Conference demands that Welsh Government and Health Boards take action to ensure the timely provision of Ambulance services for patients, and not expect GPs to provide urgent and emergency care until the ambulance reaches the patient.
Education and training
Conference is disappointed in Welsh Government’s unilateral removal of the universal training incentive scheme and calls on them to reinstate the payment of the first Applied Knowledge Test (AKT) and Clinical Skills Assessment fee for all trainees in Wales.
Conference advises Welsh Government that the incentives to encourage GP registrars to choose GP vocational training schemes in Mid, West and North Wales have had a positive effect, and request that it is continued to build a sustainable GP workforce in
Conference asks NHS Wales to measure the carbon footprint of a sample of Welsh GP Practices in order to better understand the steps needed to deliver net-zero carbon Healthcare.
The half day and lunch time closing changes within the 2022-23 contract put a disproportionate strain on small practices. Conference asks GPC Wales to ensure that reciprocal cover arrangements are recognised in subsequent contractual agreements
Conference recognises that LHBs were guilty of a contractual breach by not providing cover to facilitate practice protected learning time in the previous contractual year. We call on GPCW to ensure that in the future full cover will be mandated from LHBs for all protected learning sessions.
Conference despairs at the thought of continuing to flog the dead horse that is our capitation-based GMS contract, and we rejuvenate our call for GPC Wales to negotiate an activity-based model.

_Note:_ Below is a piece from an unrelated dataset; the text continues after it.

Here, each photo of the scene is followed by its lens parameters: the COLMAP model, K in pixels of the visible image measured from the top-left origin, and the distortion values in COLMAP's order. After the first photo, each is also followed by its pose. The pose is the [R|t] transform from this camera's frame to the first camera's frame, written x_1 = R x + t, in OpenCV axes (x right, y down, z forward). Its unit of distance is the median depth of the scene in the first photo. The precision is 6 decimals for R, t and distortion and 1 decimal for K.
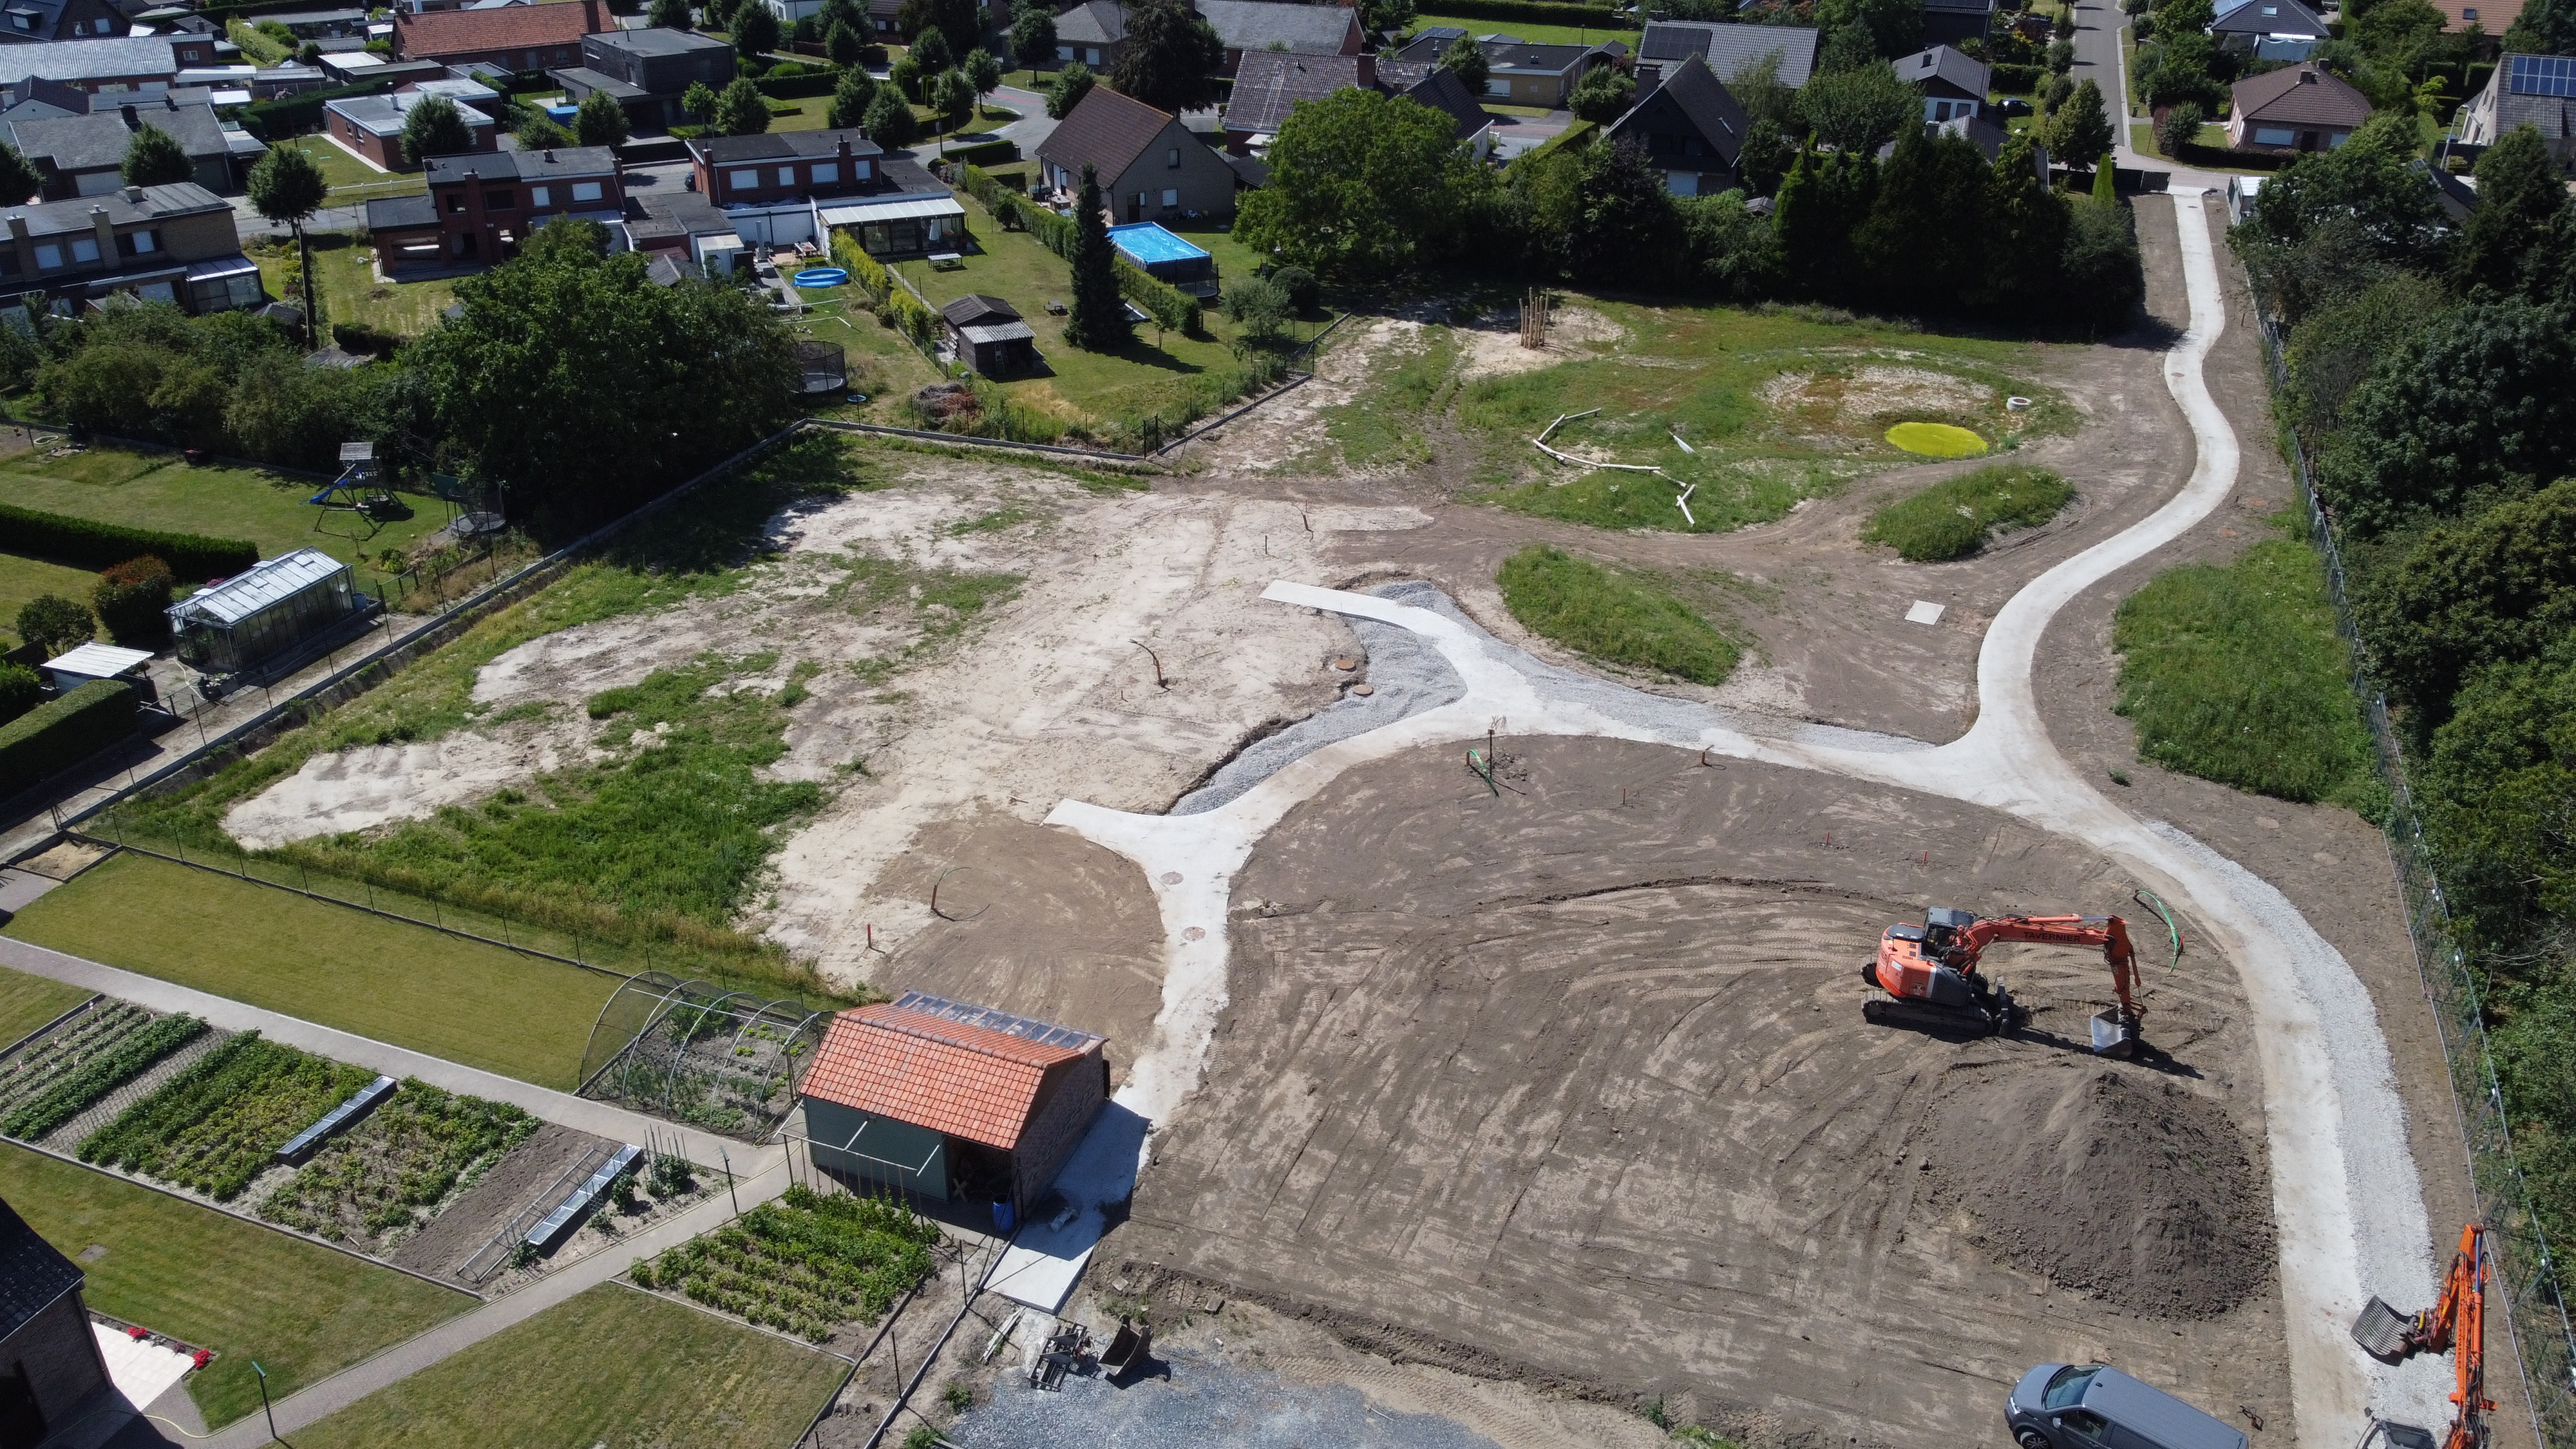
lens RADIAL K [[2010.9, 0, 1288.0], [0, 2010.9, 724.5], [0, 0, 1]] dist [-0.002769, 0.002038]
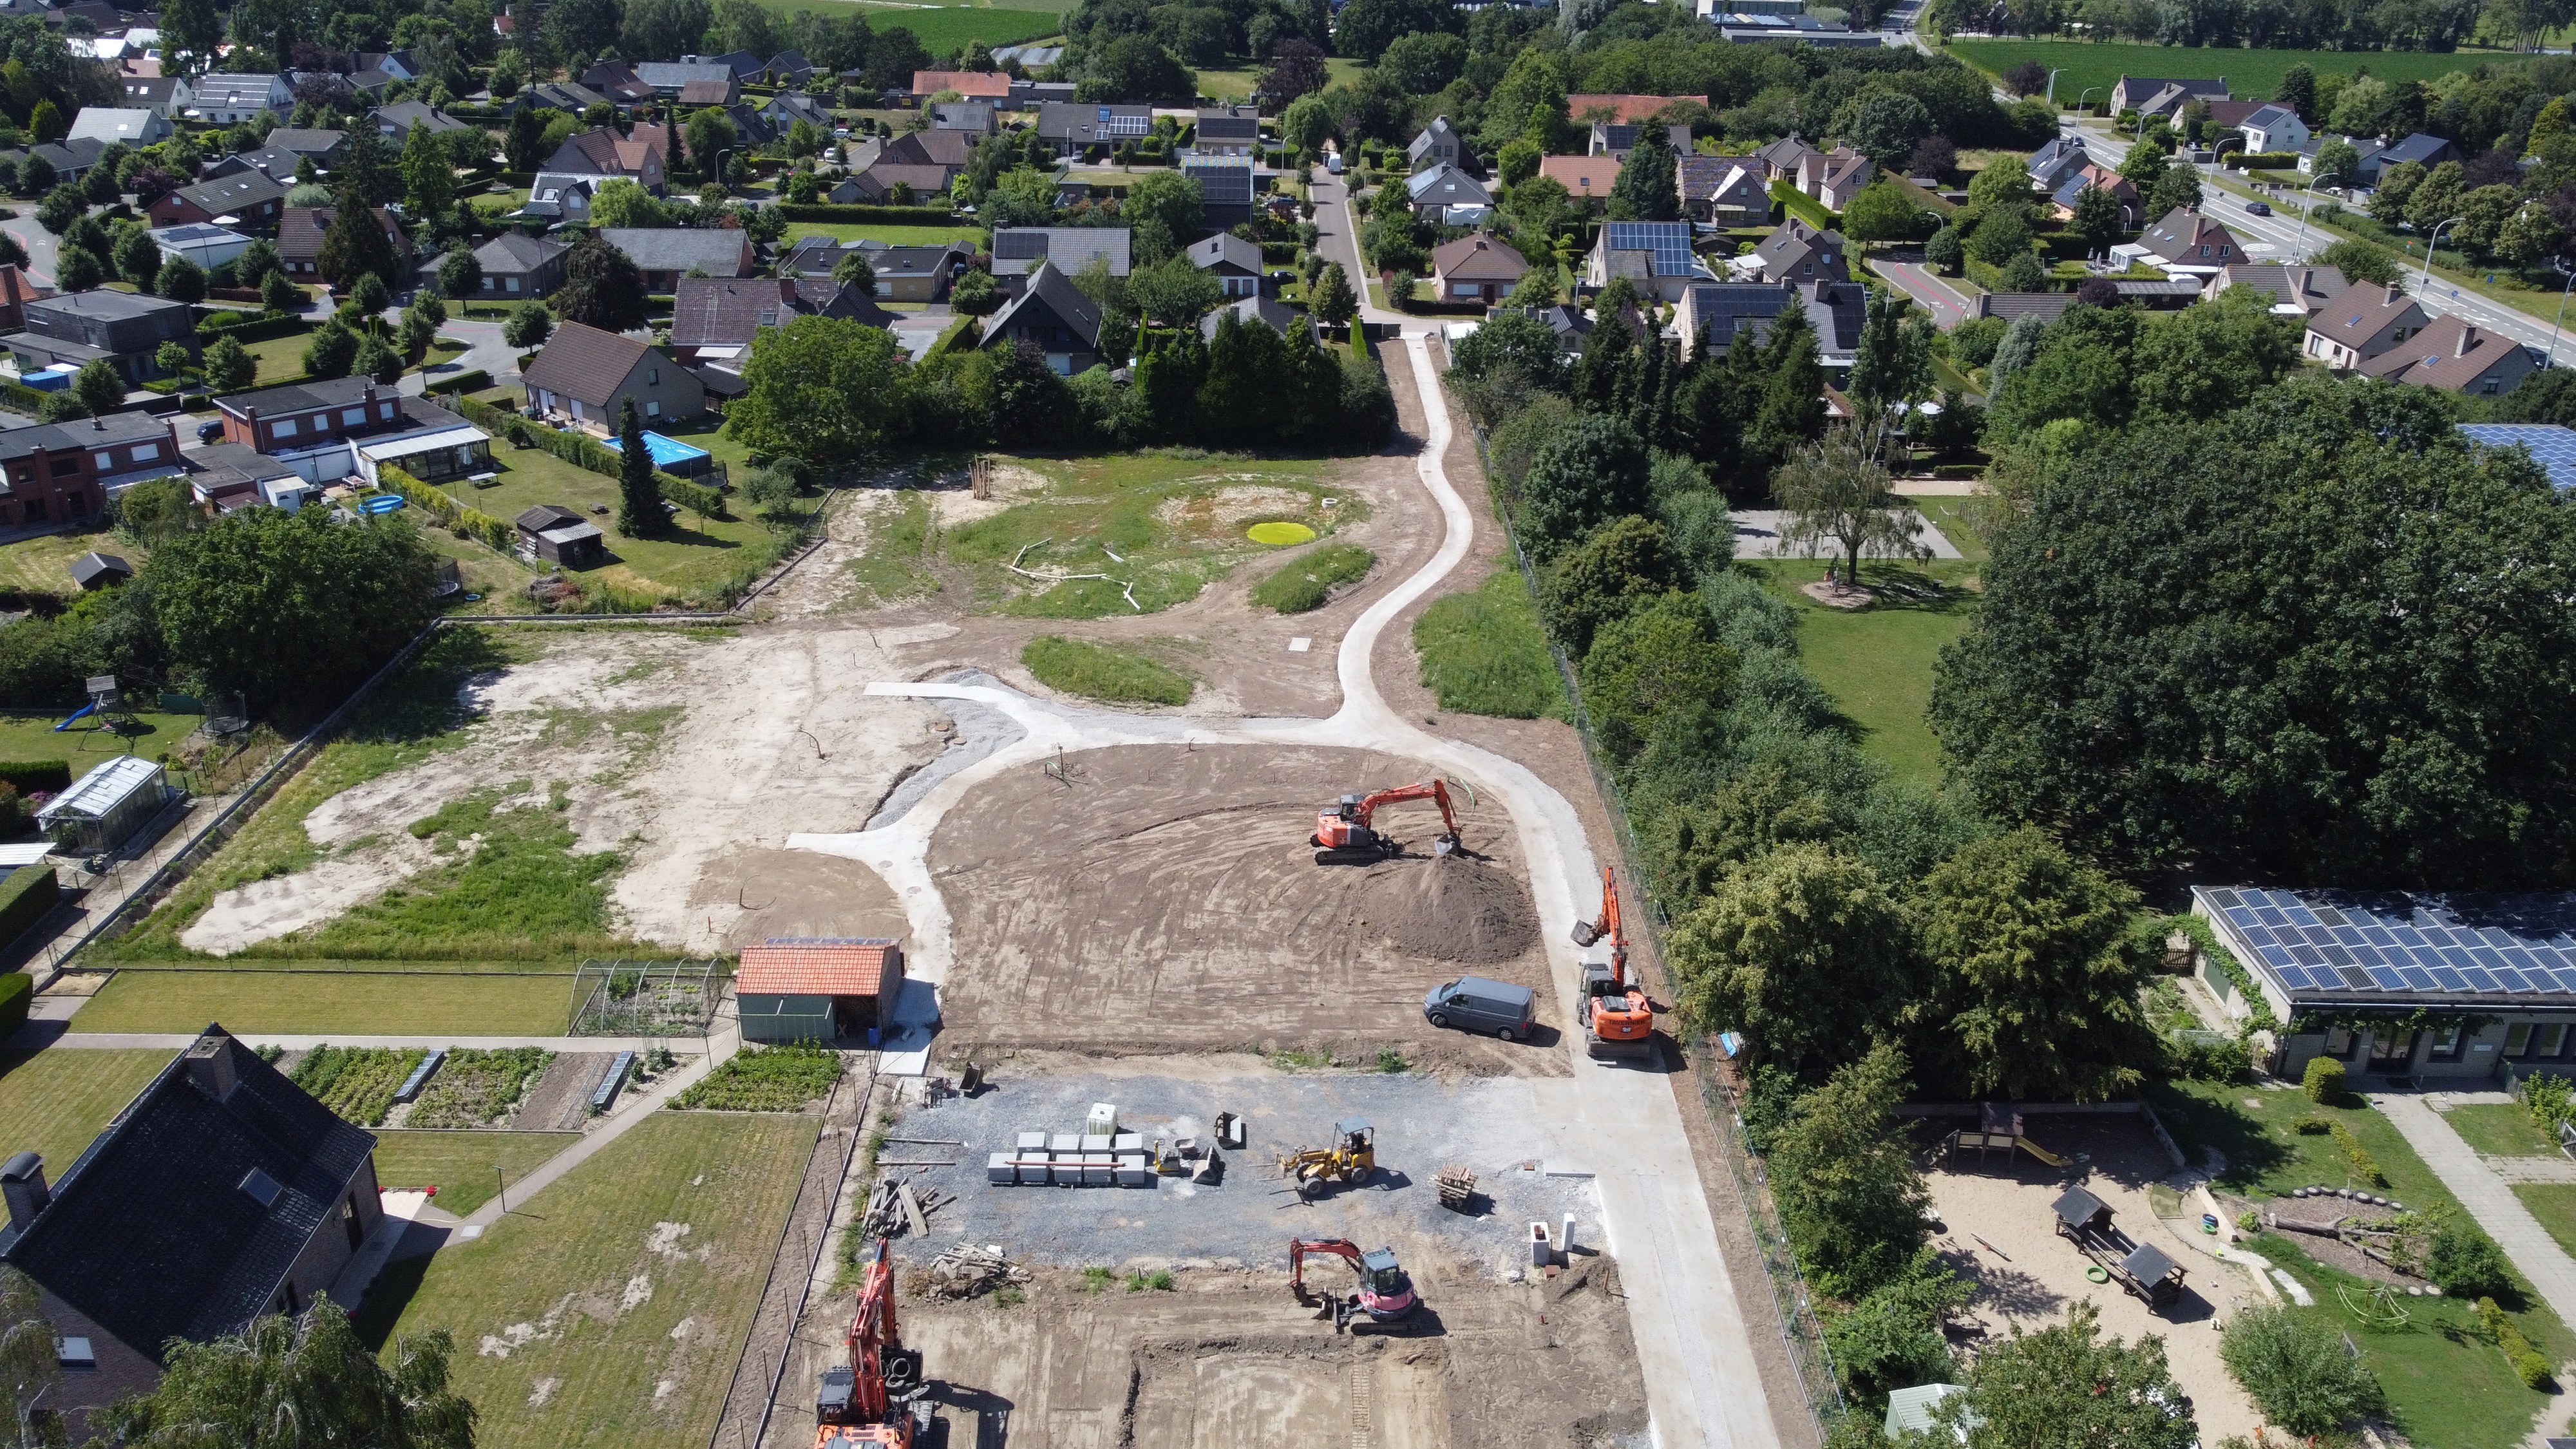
lens RADIAL K [[2010.9, 0, 1288.0], [0, 2010.9, 724.5], [0, 0, 1]] dist [-0.002769, 0.002038]
pose [[0.938556, -0.141710, 0.314692, -0.199424], [0.160825, 0.986345, -0.035489, 0.062213], [-0.305365, 0.083919, 0.948530, -0.489923]]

Conference urges GPC Wales to negotiate an IOS fee based unified GMS contract similar to that in place in Australia.
Conference observes that despite political desires, Clusters are not delivering improved services, Accelerated Clusters are not deemed fit for purpose and these should be scrapped, and resources transferred to core General Practice.
Conference directs GPC Wales to instruct the Welsh Audit Office to examine the value for money obtained when managed practices are run by LHBs within Wales.